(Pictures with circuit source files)
[Start of Attachment]

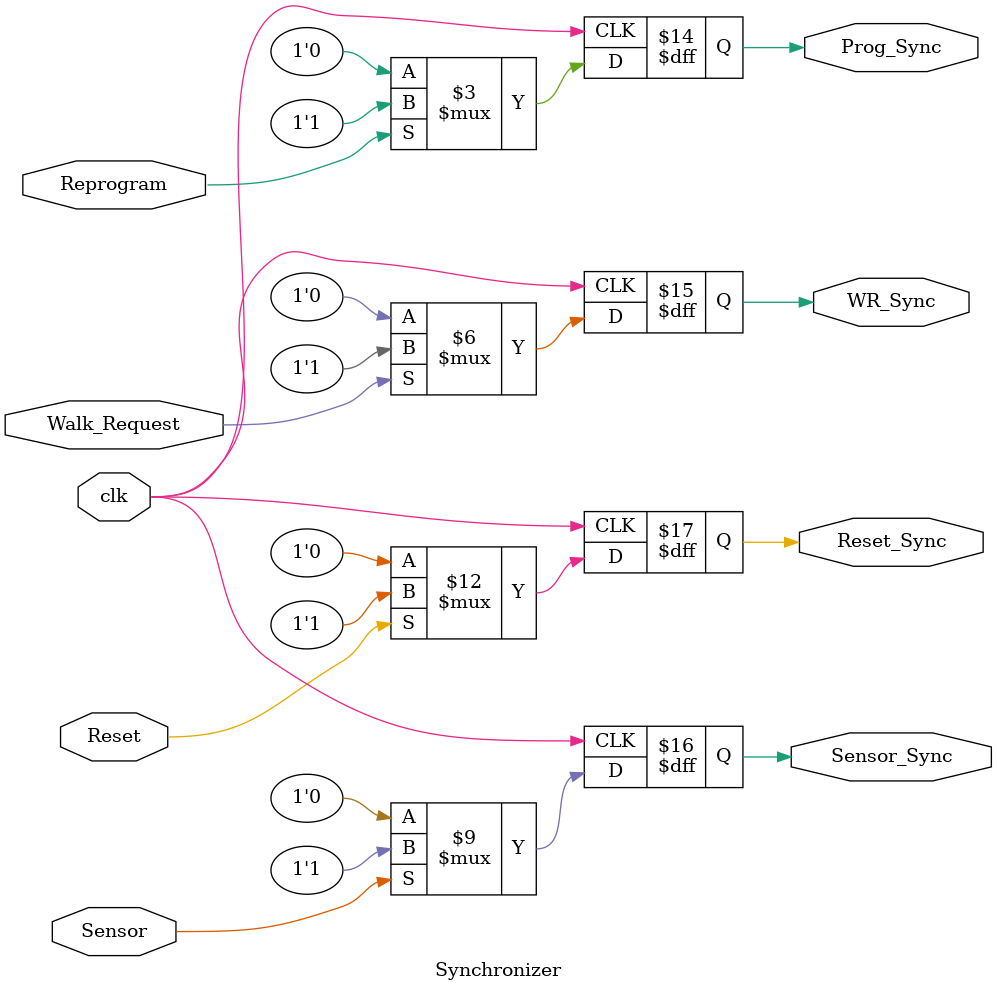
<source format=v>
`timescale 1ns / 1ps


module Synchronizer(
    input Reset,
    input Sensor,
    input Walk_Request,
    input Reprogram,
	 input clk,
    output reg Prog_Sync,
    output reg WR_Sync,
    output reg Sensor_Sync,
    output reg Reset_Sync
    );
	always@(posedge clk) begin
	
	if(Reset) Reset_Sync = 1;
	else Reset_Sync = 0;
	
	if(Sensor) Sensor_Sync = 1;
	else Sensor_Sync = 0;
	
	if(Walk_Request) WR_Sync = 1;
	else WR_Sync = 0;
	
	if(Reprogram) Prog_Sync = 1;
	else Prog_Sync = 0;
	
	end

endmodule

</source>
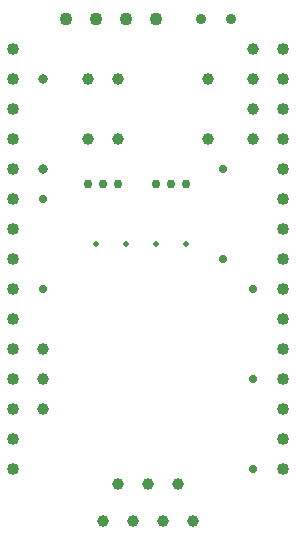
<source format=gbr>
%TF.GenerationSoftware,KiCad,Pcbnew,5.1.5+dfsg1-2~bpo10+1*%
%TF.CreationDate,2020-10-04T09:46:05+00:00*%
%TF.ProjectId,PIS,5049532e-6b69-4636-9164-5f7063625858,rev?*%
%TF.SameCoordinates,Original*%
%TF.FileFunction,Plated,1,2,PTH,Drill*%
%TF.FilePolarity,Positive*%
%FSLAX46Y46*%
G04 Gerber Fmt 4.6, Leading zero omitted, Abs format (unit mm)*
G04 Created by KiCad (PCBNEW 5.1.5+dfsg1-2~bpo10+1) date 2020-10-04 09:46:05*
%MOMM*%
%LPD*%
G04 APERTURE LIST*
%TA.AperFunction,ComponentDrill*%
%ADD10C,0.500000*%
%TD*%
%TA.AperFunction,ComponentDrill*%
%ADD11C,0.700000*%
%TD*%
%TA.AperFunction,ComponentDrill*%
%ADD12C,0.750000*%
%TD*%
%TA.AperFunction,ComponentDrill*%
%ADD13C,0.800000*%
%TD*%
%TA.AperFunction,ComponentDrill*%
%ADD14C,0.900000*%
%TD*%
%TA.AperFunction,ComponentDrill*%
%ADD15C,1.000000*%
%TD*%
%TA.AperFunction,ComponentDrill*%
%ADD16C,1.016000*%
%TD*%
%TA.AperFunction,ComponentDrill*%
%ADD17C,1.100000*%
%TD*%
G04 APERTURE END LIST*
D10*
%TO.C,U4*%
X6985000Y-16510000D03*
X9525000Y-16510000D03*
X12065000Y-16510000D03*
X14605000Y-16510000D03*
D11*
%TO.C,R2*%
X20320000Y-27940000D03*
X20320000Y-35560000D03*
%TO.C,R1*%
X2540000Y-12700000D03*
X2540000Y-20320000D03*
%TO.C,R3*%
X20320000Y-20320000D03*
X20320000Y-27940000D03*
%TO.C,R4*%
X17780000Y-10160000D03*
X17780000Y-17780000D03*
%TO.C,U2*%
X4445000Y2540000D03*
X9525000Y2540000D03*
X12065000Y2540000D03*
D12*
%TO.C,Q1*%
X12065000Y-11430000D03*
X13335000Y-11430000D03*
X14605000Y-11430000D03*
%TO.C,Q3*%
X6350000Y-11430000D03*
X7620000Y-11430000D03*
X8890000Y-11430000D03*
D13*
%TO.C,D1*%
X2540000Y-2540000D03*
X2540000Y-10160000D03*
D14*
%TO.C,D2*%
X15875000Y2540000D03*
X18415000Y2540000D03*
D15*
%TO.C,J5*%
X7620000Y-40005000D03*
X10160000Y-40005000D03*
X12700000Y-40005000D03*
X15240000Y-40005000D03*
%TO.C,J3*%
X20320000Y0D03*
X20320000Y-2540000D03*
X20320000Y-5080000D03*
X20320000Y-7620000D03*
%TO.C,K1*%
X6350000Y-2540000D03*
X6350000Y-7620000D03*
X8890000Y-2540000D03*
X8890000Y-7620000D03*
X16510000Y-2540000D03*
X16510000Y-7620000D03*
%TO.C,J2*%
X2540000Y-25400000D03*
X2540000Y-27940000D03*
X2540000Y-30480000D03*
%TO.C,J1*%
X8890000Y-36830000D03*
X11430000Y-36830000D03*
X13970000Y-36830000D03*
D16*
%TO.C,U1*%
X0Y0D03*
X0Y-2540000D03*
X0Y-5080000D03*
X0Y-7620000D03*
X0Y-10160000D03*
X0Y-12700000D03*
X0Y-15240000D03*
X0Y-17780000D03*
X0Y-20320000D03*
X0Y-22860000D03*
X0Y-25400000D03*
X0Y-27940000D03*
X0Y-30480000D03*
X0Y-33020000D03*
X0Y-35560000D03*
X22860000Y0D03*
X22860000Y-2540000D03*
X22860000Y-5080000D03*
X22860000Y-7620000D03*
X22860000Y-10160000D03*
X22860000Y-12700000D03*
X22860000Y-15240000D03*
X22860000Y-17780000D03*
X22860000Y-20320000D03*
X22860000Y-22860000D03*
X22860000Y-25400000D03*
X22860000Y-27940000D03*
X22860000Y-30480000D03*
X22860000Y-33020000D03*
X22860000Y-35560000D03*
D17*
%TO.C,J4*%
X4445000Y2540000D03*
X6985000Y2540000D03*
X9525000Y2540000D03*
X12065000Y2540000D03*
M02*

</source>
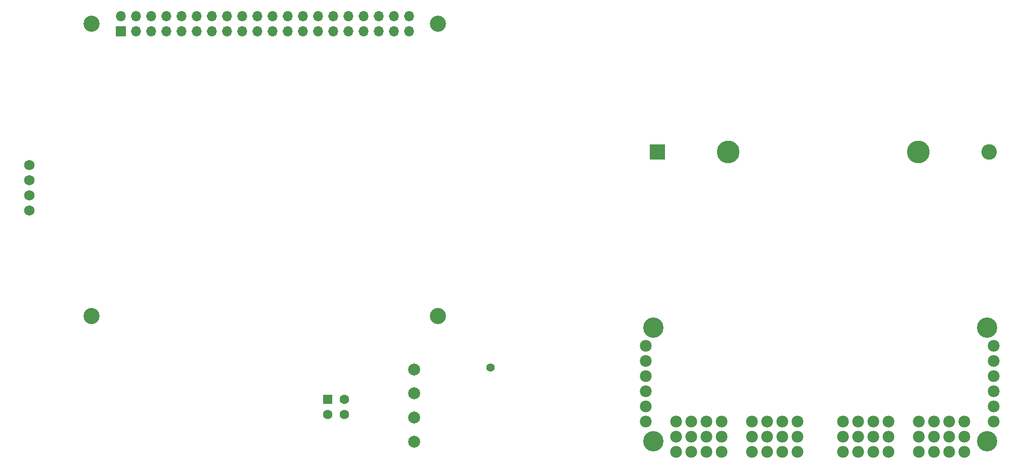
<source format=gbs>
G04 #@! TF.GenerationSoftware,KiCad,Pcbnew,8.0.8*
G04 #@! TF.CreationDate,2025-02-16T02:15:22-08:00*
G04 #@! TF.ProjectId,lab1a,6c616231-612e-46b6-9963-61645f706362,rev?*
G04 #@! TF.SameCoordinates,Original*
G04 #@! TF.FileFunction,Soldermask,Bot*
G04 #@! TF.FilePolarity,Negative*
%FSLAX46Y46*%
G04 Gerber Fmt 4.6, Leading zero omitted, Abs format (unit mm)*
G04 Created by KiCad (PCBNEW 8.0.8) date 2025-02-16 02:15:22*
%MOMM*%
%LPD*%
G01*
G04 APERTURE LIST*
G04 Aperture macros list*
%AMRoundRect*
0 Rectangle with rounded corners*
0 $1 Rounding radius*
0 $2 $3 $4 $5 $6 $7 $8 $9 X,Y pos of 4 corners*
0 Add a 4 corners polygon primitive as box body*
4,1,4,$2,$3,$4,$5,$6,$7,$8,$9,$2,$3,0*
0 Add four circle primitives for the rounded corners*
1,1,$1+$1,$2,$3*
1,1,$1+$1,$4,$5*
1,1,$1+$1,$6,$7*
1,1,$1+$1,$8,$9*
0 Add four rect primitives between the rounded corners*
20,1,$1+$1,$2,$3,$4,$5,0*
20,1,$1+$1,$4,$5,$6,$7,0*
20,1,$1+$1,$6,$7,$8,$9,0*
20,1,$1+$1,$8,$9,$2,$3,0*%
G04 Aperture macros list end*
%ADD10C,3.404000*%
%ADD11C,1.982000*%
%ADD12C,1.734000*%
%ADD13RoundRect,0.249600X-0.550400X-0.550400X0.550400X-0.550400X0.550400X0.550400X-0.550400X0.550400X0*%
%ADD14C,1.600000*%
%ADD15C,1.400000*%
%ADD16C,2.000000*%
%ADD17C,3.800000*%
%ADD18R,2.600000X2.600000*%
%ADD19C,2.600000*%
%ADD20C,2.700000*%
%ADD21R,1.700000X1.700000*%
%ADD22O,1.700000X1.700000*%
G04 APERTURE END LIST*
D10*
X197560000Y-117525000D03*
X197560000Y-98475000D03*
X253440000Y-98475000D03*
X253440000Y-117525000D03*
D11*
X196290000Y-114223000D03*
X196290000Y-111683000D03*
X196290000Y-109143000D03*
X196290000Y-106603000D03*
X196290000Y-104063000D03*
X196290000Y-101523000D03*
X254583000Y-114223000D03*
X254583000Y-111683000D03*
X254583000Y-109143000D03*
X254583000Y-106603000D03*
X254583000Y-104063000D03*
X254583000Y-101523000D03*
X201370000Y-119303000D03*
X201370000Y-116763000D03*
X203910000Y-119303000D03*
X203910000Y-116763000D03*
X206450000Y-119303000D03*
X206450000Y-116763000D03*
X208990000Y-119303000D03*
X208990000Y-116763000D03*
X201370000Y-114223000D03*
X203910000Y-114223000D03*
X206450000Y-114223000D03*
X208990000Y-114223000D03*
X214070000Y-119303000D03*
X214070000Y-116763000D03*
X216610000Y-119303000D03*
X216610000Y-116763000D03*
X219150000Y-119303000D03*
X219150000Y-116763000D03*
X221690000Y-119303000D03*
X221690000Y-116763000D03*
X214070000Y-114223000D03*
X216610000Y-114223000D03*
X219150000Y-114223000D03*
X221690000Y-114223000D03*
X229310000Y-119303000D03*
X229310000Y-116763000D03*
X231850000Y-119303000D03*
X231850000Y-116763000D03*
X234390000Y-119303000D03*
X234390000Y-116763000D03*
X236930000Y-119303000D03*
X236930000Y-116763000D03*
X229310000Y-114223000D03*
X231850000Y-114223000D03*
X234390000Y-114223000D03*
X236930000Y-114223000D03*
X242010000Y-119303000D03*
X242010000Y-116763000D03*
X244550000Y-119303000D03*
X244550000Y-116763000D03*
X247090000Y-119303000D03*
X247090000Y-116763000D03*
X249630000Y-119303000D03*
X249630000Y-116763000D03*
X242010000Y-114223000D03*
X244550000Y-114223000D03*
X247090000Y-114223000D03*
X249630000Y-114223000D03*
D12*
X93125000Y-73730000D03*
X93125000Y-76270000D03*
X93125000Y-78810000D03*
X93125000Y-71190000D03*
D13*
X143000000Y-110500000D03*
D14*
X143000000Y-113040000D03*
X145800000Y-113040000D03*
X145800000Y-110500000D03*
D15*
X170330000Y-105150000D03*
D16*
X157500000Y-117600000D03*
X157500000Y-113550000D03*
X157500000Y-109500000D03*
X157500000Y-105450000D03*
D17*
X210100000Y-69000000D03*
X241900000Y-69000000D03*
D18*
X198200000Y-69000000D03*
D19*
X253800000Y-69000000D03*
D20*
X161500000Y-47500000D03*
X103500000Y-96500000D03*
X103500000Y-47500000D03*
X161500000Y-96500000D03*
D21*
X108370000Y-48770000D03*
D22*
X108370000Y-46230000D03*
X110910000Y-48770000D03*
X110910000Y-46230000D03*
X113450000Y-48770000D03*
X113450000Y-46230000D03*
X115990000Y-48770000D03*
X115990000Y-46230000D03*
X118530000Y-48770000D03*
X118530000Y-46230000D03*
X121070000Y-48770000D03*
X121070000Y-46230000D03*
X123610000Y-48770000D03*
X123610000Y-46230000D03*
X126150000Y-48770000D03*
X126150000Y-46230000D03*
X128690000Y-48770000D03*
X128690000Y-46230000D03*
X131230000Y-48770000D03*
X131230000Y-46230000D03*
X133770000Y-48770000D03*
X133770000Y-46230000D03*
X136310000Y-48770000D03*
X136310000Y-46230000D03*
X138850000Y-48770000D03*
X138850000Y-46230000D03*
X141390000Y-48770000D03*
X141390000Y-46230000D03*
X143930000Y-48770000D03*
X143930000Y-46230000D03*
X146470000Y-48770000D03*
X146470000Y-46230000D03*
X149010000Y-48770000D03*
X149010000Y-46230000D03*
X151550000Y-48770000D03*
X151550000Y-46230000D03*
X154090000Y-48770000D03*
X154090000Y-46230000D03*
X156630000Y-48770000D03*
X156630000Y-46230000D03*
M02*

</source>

[End of Attachment]

Output only an exact transcription of the lines above from the one with "X118530000Y-46230000D03*" up to and including the one with "X138850000Y-46230000D03*".

Answer box ->
X118530000Y-46230000D03*
X121070000Y-48770000D03*
X121070000Y-46230000D03*
X123610000Y-48770000D03*
X123610000Y-46230000D03*
X126150000Y-48770000D03*
X126150000Y-46230000D03*
X128690000Y-48770000D03*
X128690000Y-46230000D03*
X131230000Y-48770000D03*
X131230000Y-46230000D03*
X133770000Y-48770000D03*
X133770000Y-46230000D03*
X136310000Y-48770000D03*
X136310000Y-46230000D03*
X138850000Y-48770000D03*
X138850000Y-46230000D03*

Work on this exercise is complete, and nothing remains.